Clean the abdomen with 70%ethanol and cut the skin and abdominal wall using scissors. Locate one end of the uterus and cut at the intersection between the ovary and the uterus. Continue cutting along the uterus until the other end and transfer to a 100 millimeter Petri dish filled with DPBS.
Quickly wash the conceptuses in DPBS and cut in pairs to facilitate embryo handling. Move all the pairs of conceptuses to pre-equilibrated dissection medium in a 60 millimeter Petri dish, then cut into the individual conceptuses. Next, using a pair of gross forceps, remove the uterine wall of the conceptuses by tearing the uterine tissue, then using fine, microsurgical forceps, cut the tip of the pear-shaped decidua.
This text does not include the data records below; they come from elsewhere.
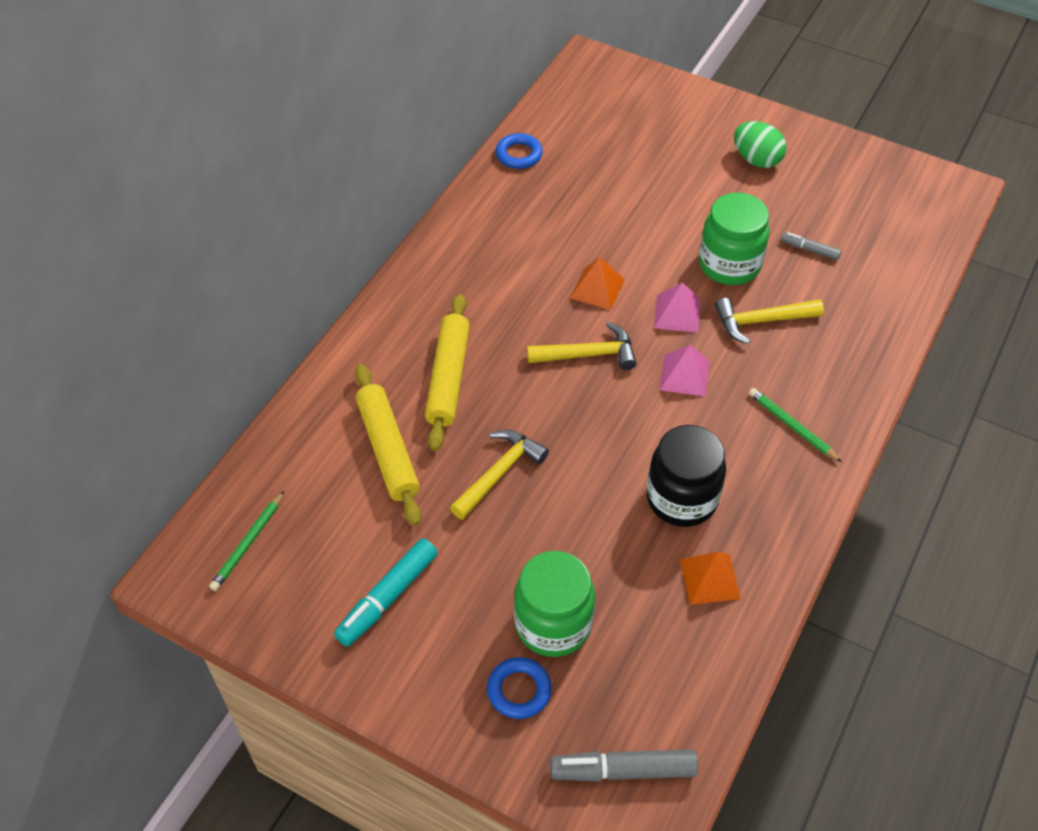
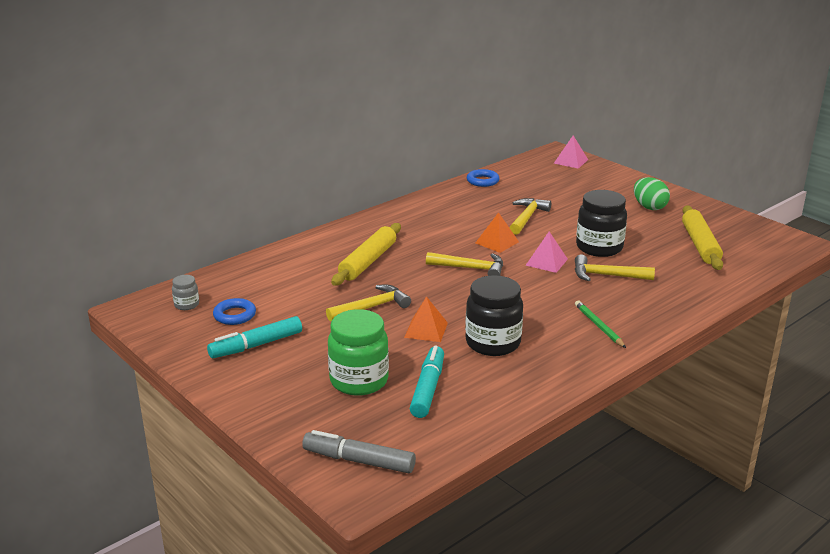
camera: 20 degrees right, 25 degrees down
(248, 543) = (186, 305): green pencil -> grey jar
(387, 450) = (305, 284): yellow rolling pin -> yellow rolling pin (700, 245)
(519, 690) = (312, 406): blue ring -> blue ring (234, 315)
(613, 223) = (527, 218): none -> yellow hammer
(643, 611) = (428, 388): none -> turquoise marker
(684, 375) = (533, 289): pink pyramid -> pink pyramid (570, 161)
(710, 579) = (488, 384): orange pyramid -> orange pyramid (426, 330)
(729, 265) = (599, 247): green jar -> black jar
(809, 250) = (664, 251): grey marker -> none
Insert the forceps next to the embryo parallel to its long axis and open the forceps to split the decidua into halves. Finally, using fine forceps, grasp the the embryo from the decidua and peel the parietal yolk sack off the embryo, leaving the intact ectoplacental cone attached to the egg cylinder. Select the embryos in the neural plate, or early head fold stage, that show no damage in the epiblast.
Transfer 5 to 6 selected embryos per bottle to the pre-equilibrated glass culture bottles and place the bottles in the rotating culture system at 37 degrees Celsius, in an atmosphere of 5%oxygen and 5%carbon dioxide. To culture pregastrulation and early gastrulation embryos and static plates, add 250 microliters of freshly prepared ex-utero embryo culture medium to each well of an 8 well plate. Place the plates inside a carbon dioxide incubator at 37 degree Celsius for pre-equilibration.
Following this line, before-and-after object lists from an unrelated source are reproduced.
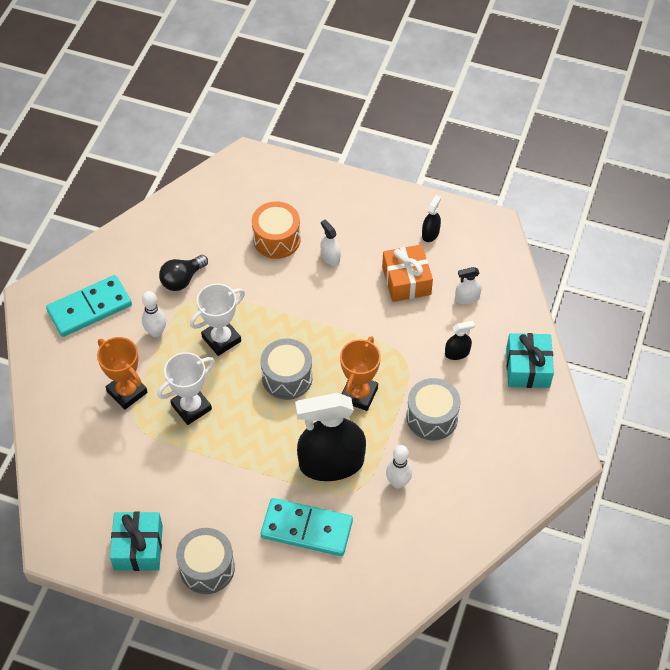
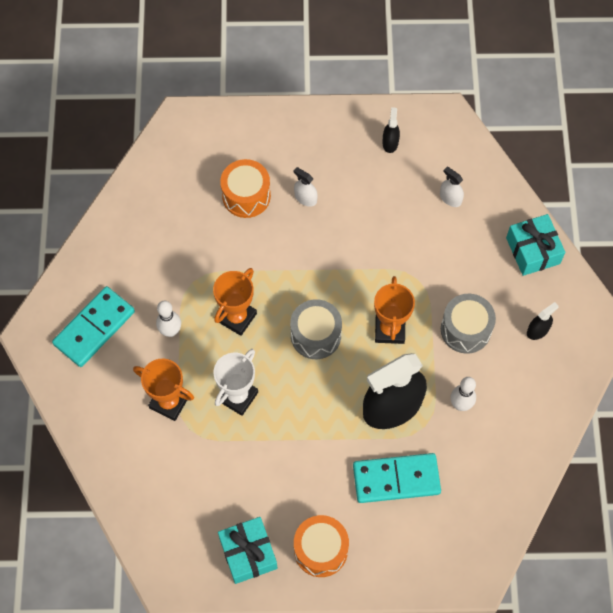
camera: 20 degrees left, 10 degrees up
(182, 279) = (172, 268): black light bulb -> none
(207, 568) = (320, 550): grey drum -> orange drum
(221, 339) = (237, 317): white trophy -> orange trophy
(406, 281) = (387, 199): orange gift -> none
(457, 353) = (463, 257): black spray bottle -> black spray bottle (537, 330)
(467, 298) = (450, 198): white spray bottle -> white spray bottle turned 75 degrees clockwise

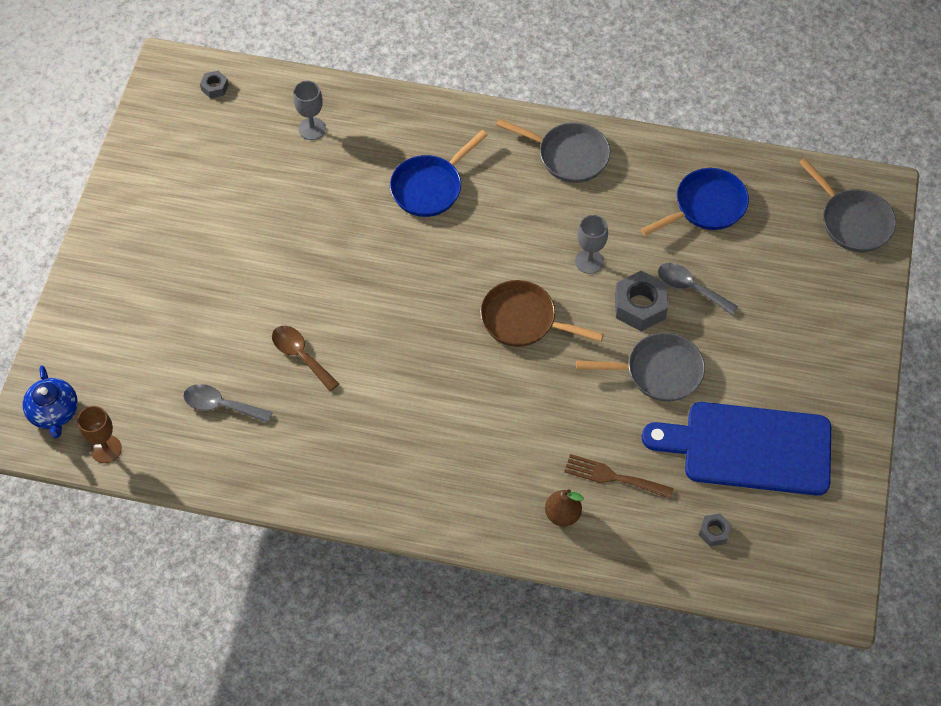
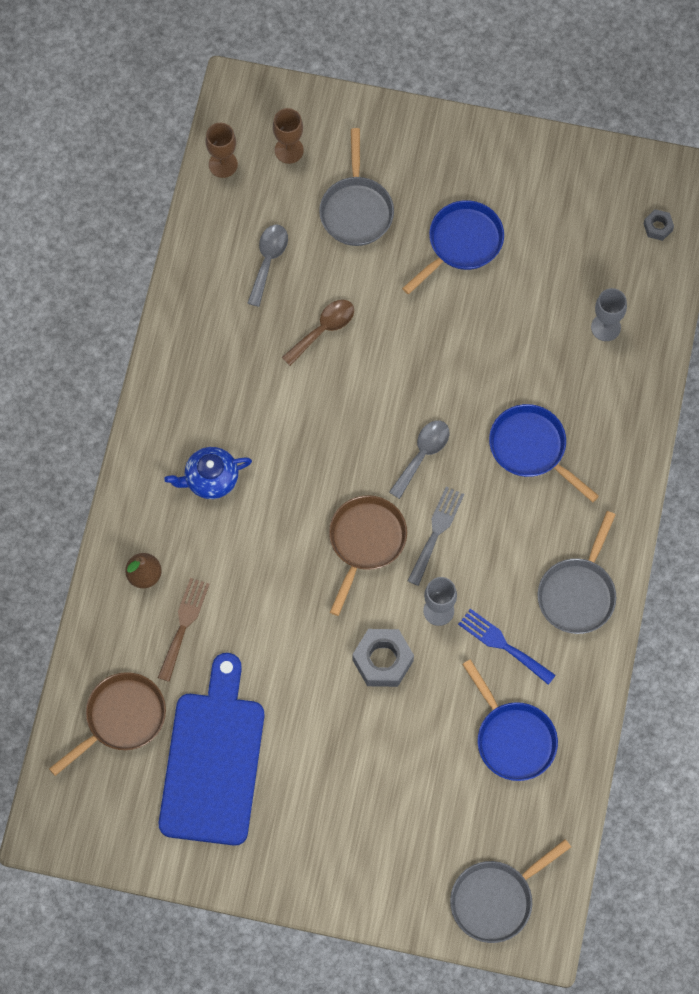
camera: 90 degrees right, 10 degrees up
(54, 412) = (262, 116): blue teapot -> blue teapot (210, 479)
(97, 387) = (289, 150): none -> brown goblet
(217, 239) = (461, 243): none -> blue pan
(512, 262) = (436, 531): none -> grey fork
(619, 212) = (502, 645): none -> blue fork
(658, 372) = (303, 675): grey pan -> grey pan (356, 210)
(690, 288) = (405, 714): grey spoon -> grey spoon (422, 455)
(714, 532) = (121, 719): grey nut -> brown pan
After dissecting the embryos out of the uterus as demonstrated previously, transfer the individual embryos into each well of the 8 well plate using a micro pipette and place the plate inside the incubator with 5%carbon dioxide at 37 degrees Celsius. Image the embryos under a stereo microscope and select for culture only those with a well-formed amniotic cavity with no evident damage and without the Reichert's membrane. The roller culture conditions described in this protocol for 7.5 day old embryos support constant and normal embryo growth with an average efficiency close to 75%after 4 culture days.
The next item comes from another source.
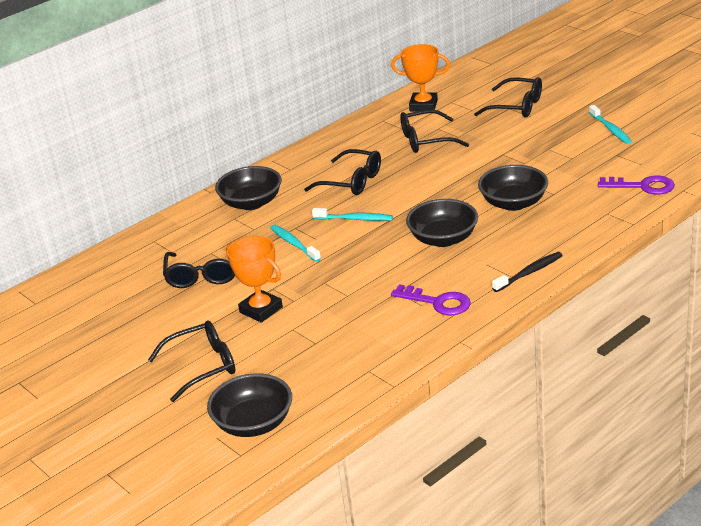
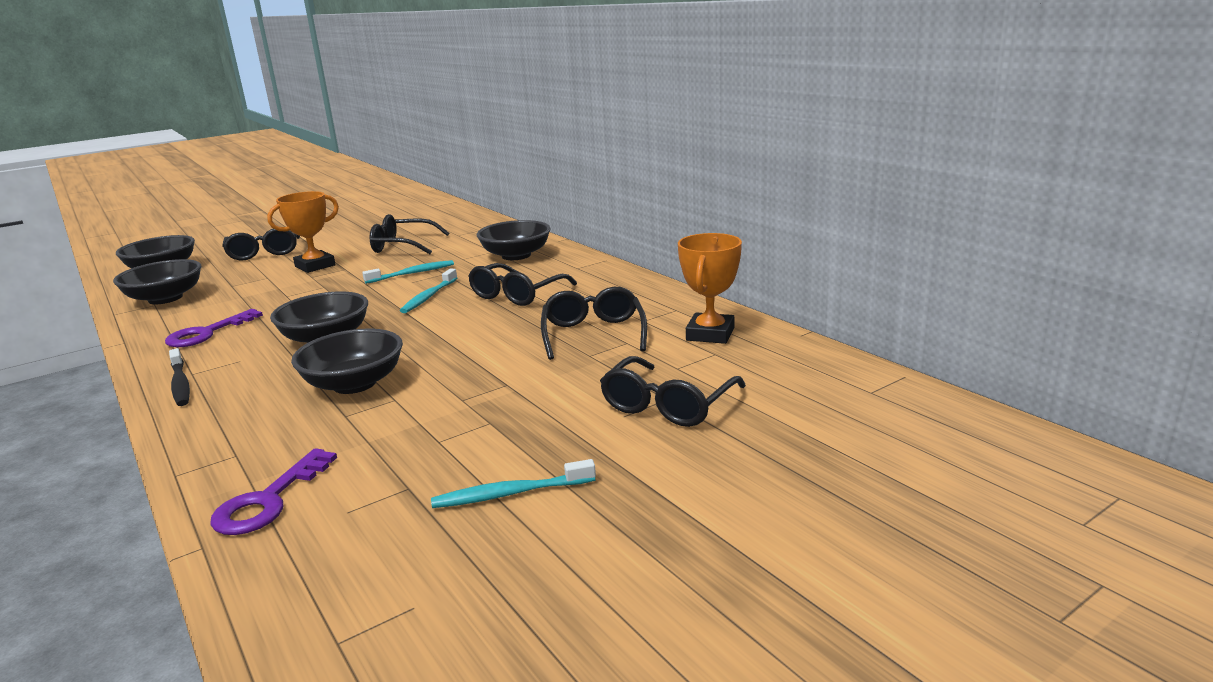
camera: 95 degrees right, 10 degrees down
(352, 371) = (165, 298): none -> black bowl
The efficiency of embryo development varies across diverse mouse genetic backgrounds but is consistently robust. Supplementation with HBS instead of HCS yields an efficiency of approximately 68%after 4 days of culture. The development of 6.5 embryos and static plates is correctly recapitulated with an efficiency of more than 90%using ex-utero embryo culture medium with both HCS and HBS.
Cultures starting from pregastrulating embryos show a 46%efficiency of proper development to the early somite stage and nearly 17%of the embryos complete proper development after 6 days of culture. The morphogenesis and tissue development proceed properly until 42 somites. Representative developmental defects observed in embryos for cultures initiated from embryonic day 7.5, 6.5, and 5.5 are shown here.
Embryos with minor damage to the epiblast or embryos retaining the Reichert's membrane should be discarded. Early embryos will not grow properly or display severe developmental delays while attachment of the embryonic epiblast to the surface of the plate will cause the failure of further embryo development. The main abnormalities observed in defective embryos are the development of the posterior region outside the yolk sack or defects in the growth of the neural folds.
In cultures developed from 5.5 day old embryos are frequently observed developmental defect is the presence of a small, underdeveloped epiblast. Using this method, researchers are able to perform a variety of physical or chemical manipulations in developing post-implanted embryos. For instance, manipulation, cellular transplantation, or lineage tracing.
This method not only paves the way for studying mouse post-implantation developing in great detail, but also for implementing similar culture methods in embryos from other species, such as human.